Sweetgrass, Not Tear Gas

Ihotu Jennifer Ali

Monday, May 25.
A slow burn of sweetgrass and cedar,
peach leaves and palm oil.

In a corner store called Cup Foods, 10 blocks from my house – where I’ve popped in occasionally to buy spicy Cheetos and phone chargers – Mr. George Floyd was pinned to the ground by Derek Chauvin. A punishment for trying to buy a pack of cigarettes with a fake bill, a knee on his neck. George pleaded for his life, saying “I can’t breathe.”

George called for his mother.

After about 6 minutes he became unresponsive, and Derek kept his knee on his neck for an additional 2 minutes and 53 seconds.
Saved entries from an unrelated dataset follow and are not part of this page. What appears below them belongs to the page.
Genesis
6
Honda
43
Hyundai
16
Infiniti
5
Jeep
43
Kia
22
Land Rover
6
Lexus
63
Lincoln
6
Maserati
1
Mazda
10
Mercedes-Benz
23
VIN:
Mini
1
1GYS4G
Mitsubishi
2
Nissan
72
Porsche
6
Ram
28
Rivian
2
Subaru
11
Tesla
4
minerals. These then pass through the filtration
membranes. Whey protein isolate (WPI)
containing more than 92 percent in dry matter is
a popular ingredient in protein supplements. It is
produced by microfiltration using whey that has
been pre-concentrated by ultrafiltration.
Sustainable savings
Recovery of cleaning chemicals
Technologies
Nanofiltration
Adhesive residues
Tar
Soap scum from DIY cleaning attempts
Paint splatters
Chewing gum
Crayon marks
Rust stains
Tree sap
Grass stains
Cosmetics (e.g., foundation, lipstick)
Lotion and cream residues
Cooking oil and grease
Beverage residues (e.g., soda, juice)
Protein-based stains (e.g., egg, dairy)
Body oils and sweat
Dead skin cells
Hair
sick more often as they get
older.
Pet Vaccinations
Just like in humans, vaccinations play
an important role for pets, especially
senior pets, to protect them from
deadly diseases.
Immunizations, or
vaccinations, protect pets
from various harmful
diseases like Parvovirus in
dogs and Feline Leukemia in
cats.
Three other officers, dozens of neighbors, and children watched.

A tsunami of loss.

Life went into a blur. To this day, I can’t recall a single other thing that week, up until the red sky.

My roommate and I were glued to the Unicorn Riot livestream, and as we watched, the National Guard and tear gas colonized our streets, and buildings went up in flames. We stepped outside to see the sky, still ablaze with red at midnight. Ablaze, with air-borne acid and chemicals that burned our eyes and constricted pandemic-weary lungs.

A portal emerged. We knew we would never be the same. Then we heard rumors of houses being attacked.

I gave myself 7 minutes to pack a bag with my passport, altar photos of my grandfather, and whatever else I considered necessary enough to risk an attack on my life – could barely close the bag zipper from my hands shaking – and drove to stay with family outside the city. My former United Nations worker body knew too well the potential for swift collapse into militia and chaos.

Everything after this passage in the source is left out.